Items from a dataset
>> Begin

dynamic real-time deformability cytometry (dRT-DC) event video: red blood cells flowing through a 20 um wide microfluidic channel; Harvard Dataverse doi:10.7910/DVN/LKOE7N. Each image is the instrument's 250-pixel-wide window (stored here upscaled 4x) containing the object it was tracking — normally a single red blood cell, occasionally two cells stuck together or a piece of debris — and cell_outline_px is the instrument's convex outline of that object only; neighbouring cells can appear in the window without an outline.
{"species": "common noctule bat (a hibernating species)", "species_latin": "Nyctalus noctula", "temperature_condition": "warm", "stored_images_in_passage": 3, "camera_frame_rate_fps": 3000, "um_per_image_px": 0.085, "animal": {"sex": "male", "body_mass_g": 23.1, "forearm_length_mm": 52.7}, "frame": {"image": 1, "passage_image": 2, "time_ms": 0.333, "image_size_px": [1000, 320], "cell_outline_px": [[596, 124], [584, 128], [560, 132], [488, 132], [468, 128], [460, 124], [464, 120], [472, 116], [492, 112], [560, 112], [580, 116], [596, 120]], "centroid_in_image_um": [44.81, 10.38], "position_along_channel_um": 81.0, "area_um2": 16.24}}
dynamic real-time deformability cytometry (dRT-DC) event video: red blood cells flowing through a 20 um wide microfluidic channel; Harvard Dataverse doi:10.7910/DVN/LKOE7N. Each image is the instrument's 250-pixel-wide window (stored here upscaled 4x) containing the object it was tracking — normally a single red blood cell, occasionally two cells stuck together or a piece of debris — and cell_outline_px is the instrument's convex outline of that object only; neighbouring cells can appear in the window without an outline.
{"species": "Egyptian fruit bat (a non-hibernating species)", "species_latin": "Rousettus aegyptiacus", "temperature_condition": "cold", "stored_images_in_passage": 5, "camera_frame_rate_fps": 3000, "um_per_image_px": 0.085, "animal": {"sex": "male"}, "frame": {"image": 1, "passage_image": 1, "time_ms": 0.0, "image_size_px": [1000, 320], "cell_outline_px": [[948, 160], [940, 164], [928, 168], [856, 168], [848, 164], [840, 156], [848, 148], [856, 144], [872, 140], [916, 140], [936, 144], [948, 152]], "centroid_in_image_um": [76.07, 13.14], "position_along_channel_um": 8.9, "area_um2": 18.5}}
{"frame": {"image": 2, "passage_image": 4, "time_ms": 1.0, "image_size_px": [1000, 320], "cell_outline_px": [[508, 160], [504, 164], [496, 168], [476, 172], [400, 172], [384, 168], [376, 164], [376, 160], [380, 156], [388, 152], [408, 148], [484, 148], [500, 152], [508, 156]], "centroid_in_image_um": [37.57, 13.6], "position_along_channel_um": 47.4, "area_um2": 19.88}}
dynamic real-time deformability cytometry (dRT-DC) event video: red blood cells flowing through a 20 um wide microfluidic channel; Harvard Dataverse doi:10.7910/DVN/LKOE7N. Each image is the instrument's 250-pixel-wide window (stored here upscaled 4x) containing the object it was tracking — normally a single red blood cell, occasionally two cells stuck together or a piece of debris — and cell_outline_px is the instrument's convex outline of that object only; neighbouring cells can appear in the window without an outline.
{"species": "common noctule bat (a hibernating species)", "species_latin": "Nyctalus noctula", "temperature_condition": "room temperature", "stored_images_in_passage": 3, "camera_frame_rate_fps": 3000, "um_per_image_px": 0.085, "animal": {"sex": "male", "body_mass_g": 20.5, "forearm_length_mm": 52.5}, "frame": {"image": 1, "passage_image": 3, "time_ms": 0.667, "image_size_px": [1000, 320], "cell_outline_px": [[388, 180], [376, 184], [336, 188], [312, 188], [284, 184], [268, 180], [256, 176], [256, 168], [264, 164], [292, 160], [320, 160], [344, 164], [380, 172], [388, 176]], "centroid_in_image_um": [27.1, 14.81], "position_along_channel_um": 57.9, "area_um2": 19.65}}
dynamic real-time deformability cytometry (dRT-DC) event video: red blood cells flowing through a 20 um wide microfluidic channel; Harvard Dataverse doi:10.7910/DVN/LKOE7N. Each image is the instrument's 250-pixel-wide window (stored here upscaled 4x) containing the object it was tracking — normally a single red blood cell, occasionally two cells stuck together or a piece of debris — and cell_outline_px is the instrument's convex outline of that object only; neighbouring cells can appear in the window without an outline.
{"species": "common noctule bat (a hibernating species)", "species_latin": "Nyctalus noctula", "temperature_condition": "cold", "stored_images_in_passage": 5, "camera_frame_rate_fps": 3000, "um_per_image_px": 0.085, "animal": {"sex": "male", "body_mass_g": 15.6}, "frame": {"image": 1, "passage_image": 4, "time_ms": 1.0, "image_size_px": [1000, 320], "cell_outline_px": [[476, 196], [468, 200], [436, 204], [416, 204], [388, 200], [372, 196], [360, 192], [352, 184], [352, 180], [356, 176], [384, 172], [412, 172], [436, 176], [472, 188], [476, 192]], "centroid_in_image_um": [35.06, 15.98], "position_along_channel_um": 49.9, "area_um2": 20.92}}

>> End

**TASK DESCRIPTION**
Return every line of the material exactly.

**RESULT FOR THIS TASK**
dynamic real-time deformability cytometry (dRT-DC) event video: red blood cells flowing through a 20 um wide microfluidic channel; Harvard Dataverse doi:10.7910/DVN/LKOE7N. Each image is the instrument's 250-pixel-wide window (stored here upscaled 4x) containing the object it was tracking — normally a single red blood cell, occasionally two cells stuck together or a piece of debris — and cell_outline_px is the instrument's convex outline of that object only; neighbouring cells can appear in the window without an outline.
{"species": "common noctule bat (a hibernating species)", "species_latin": "Nyctalus noctula", "temperature_condition": "warm", "stored_images_in_passage": 3, "camera_frame_rate_fps": 3000, "um_per_image_px": 0.085, "animal": {"sex": "male", "body_mass_g": 23.1, "forearm_length_mm": 52.7}, "frame": {"image": 1, "passage_image": 2, "time_ms": 0.333, "image_size_px": [1000, 320], "cell_outline_px": [[596, 124], [584, 128], [560, 132], [488, 132], [468, 128], [460, 124], [464, 120], [472, 116], [492, 112], [560, 112], [580, 116], [596, 120]], "centroid_in_image_um": [44.81, 10.38], "position_along_channel_um": 81.0, "area_um2": 16.24}}
dynamic real-time deformability cytometry (dRT-DC) event video: red blood cells flowing through a 20 um wide microfluidic channel; Harvard Dataverse doi:10.7910/DVN/LKOE7N. Each image is the instrument's 250-pixel-wide window (stored here upscaled 4x) containing the object it was tracking — normally a single red blood cell, occasionally two cells stuck together or a piece of debris — and cell_outline_px is the instrument's convex outline of that object only; neighbouring cells can appear in the window without an outline.
{"species": "Egyptian fruit bat (a non-hibernating species)", "species_latin": "Rousettus aegyptiacus", "temperature_condition": "cold", "stored_images_in_passage": 5, "camera_frame_rate_fps": 3000, "um_per_image_px": 0.085, "animal": {"sex": "male"}, "frame": {"image": 1, "passage_image": 1, "time_ms": 0.0, "image_size_px": [1000, 320], "cell_outline_px": [[948, 160], [940, 164], [928, 168], [856, 168], [848, 164], [840, 156], [848, 148], [856, 144], [872, 140], [916, 140], [936, 144], [948, 152]], "centroid_in_image_um": [76.07, 13.14], "position_along_channel_um": 8.9, "area_um2": 18.5}}
{"frame": {"image": 2, "passage_image": 4, "time_ms": 1.0, "image_size_px": [1000, 320], "cell_outline_px": [[508, 160], [504, 164], [496, 168], [476, 172], [400, 172], [384, 168], [376, 164], [376, 160], [380, 156], [388, 152], [408, 148], [484, 148], [500, 152], [508, 156]], "centroid_in_image_um": [37.57, 13.6], "position_along_channel_um": 47.4, "area_um2": 19.88}}
dynamic real-time deformability cytometry (dRT-DC) event video: red blood cells flowing through a 20 um wide microfluidic channel; Harvard Dataverse doi:10.7910/DVN/LKOE7N. Each image is the instrument's 250-pixel-wide window (stored here upscaled 4x) containing the object it was tracking — normally a single red blood cell, occasionally two cells stuck together or a piece of debris — and cell_outline_px is the instrument's convex outline of that object only; neighbouring cells can appear in the window without an outline.
{"species": "common noctule bat (a hibernating species)", "species_latin": "Nyctalus noctula", "temperature_condition": "room temperature", "stored_images_in_passage": 3, "camera_frame_rate_fps": 3000, "um_per_image_px": 0.085, "animal": {"sex": "male", "body_mass_g": 20.5, "forearm_length_mm": 52.5}, "frame": {"image": 1, "passage_image": 3, "time_ms": 0.667, "image_size_px": [1000, 320], "cell_outline_px": [[388, 180], [376, 184], [336, 188], [312, 188], [284, 184], [268, 180], [256, 176], [256, 168], [264, 164], [292, 160], [320, 160], [344, 164], [380, 172], [388, 176]], "centroid_in_image_um": [27.1, 14.81], "position_along_channel_um": 57.9, "area_um2": 19.65}}
dynamic real-time deformability cytometry (dRT-DC) event video: red blood cells flowing through a 20 um wide microfluidic channel; Harvard Dataverse doi:10.7910/DVN/LKOE7N. Each image is the instrument's 250-pixel-wide window (stored here upscaled 4x) containing the object it was tracking — normally a single red blood cell, occasionally two cells stuck together or a piece of debris — and cell_outline_px is the instrument's convex outline of that object only; neighbouring cells can appear in the window without an outline.
{"species": "common noctule bat (a hibernating species)", "species_latin": "Nyctalus noctula", "temperature_condition": "cold", "stored_images_in_passage": 5, "camera_frame_rate_fps": 3000, "um_per_image_px": 0.085, "animal": {"sex": "male", "body_mass_g": 15.6}, "frame": {"image": 1, "passage_image": 4, "time_ms": 1.0, "image_size_px": [1000, 320], "cell_outline_px": [[476, 196], [468, 200], [436, 204], [416, 204], [388, 200], [372, 196], [360, 192], [352, 184], [352, 180], [356, 176], [384, 172], [412, 172], [436, 176], [472, 188], [476, 192]], "centroid_in_image_um": [35.06, 15.98], "position_along_channel_um": 49.9, "area_um2": 20.92}}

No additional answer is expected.